Menyesal, kata dan sikap yang tidak aku sukai sebenarnya. Tapi sekarang, tak ada kata lagi yang pas mewakilinya. Sebuah penyesalan tercipta, bukan untuk siapa-siapa. Hanya diri sendiri.
Menyesal, atas apa yang kita lakukan dalam hidup di masa lalu. Kalau kita rajin baca sejak dulu, pasti kita akan lebih berwawasan sekarang. Kalau kita punya bisnis sejak dulu, mungkin sekarang kita lebih maju. Dan sederet lainnya, yang harusnya bisa merubah kehidupan kita sekarang. Masih bisakah sekarang? Harus bisa.
Menyesal, ternyata kesempatan tidak pernah datang dua kali dengan karakteristik yang sama. Sekitar satu tahun lalu, kesempatan mengemban amanah tertinggi dalam sebuah organisasi itu ada. alasan memang selalu ada. sekarang, tinggal sebagai bunga kehidupan.

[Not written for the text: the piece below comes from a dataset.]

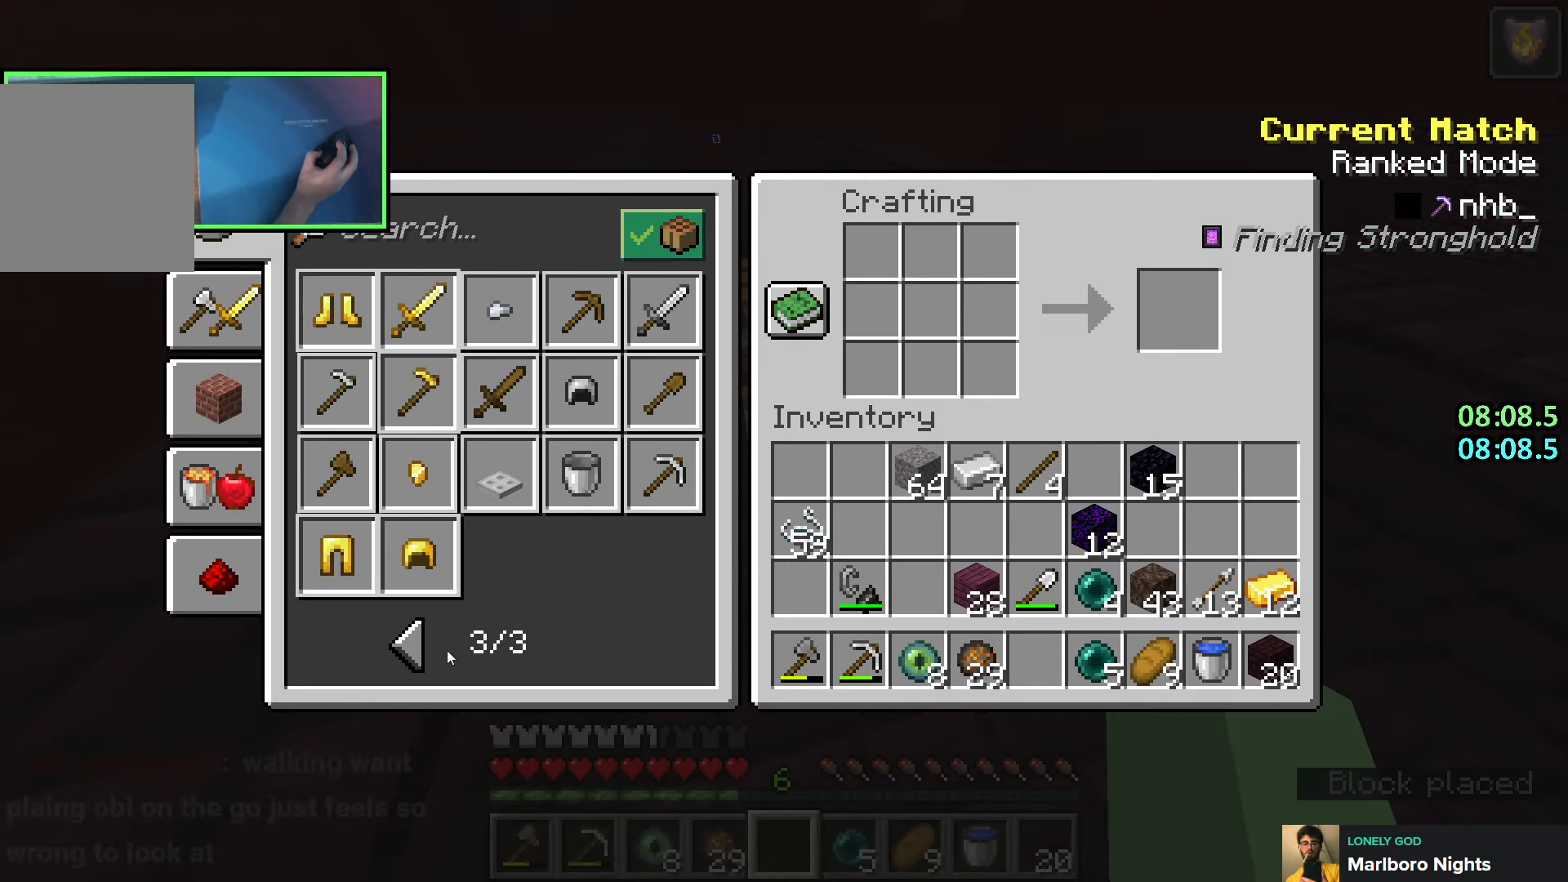
{"keys": [], "events": []}
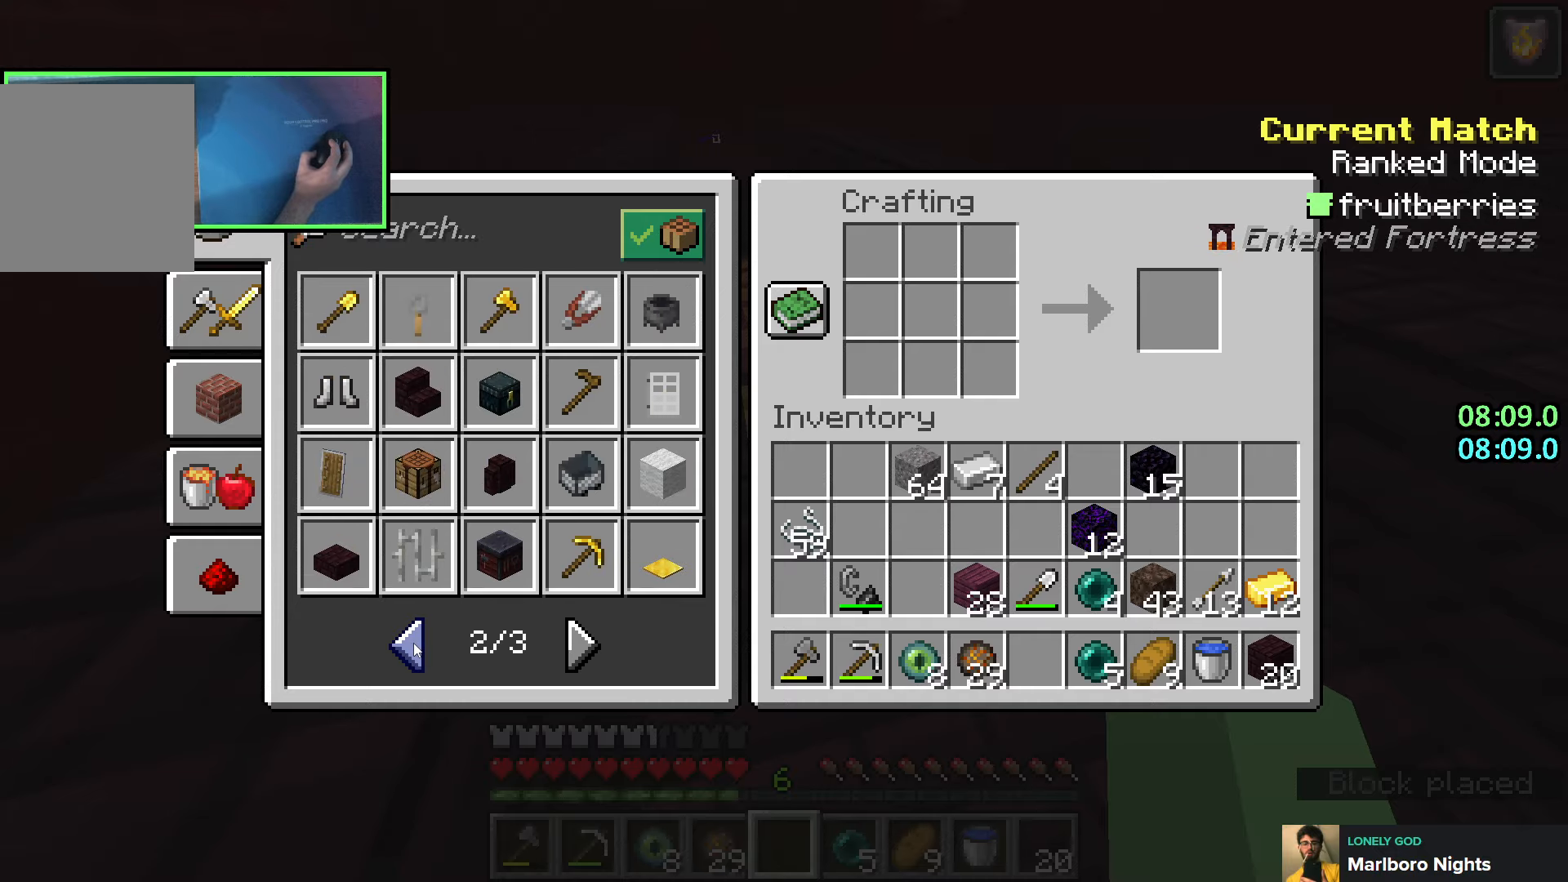
{"keys": ["shift"], "events": [[183, "shift", "down"]]}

Menyesal, karena kemudian apa yang didambakan untuk dikerjakan tidak bisa optimal dilakukan. Alasan sibukkah? Karena, “masa setingkat saya melakukan itu!” Atau Masa depan yang sudah jelaskah? Pertanyaan sederhana, bukankah itu pilihanku sendiri? Ucapan maaf, masih diterimakah? Kepada orang-orang yang percaya bahwa saya bisa, sulit bagiku ternyata. Mungkin mudah, tapi ternyata tidak bagi orang-orang yang tidak sepenuh hati. Sanksi diri sendiri.
Menyesal, melihat segala kejadian di muka bumi dan kita hanya bisa melihat miris, tanpa kuasa merubahnya. Cukupkah sebuah tekad, “kita akan merubahnya di masa depan?”. Klise. Lalu apa sekarang? Harapan yang tersisa.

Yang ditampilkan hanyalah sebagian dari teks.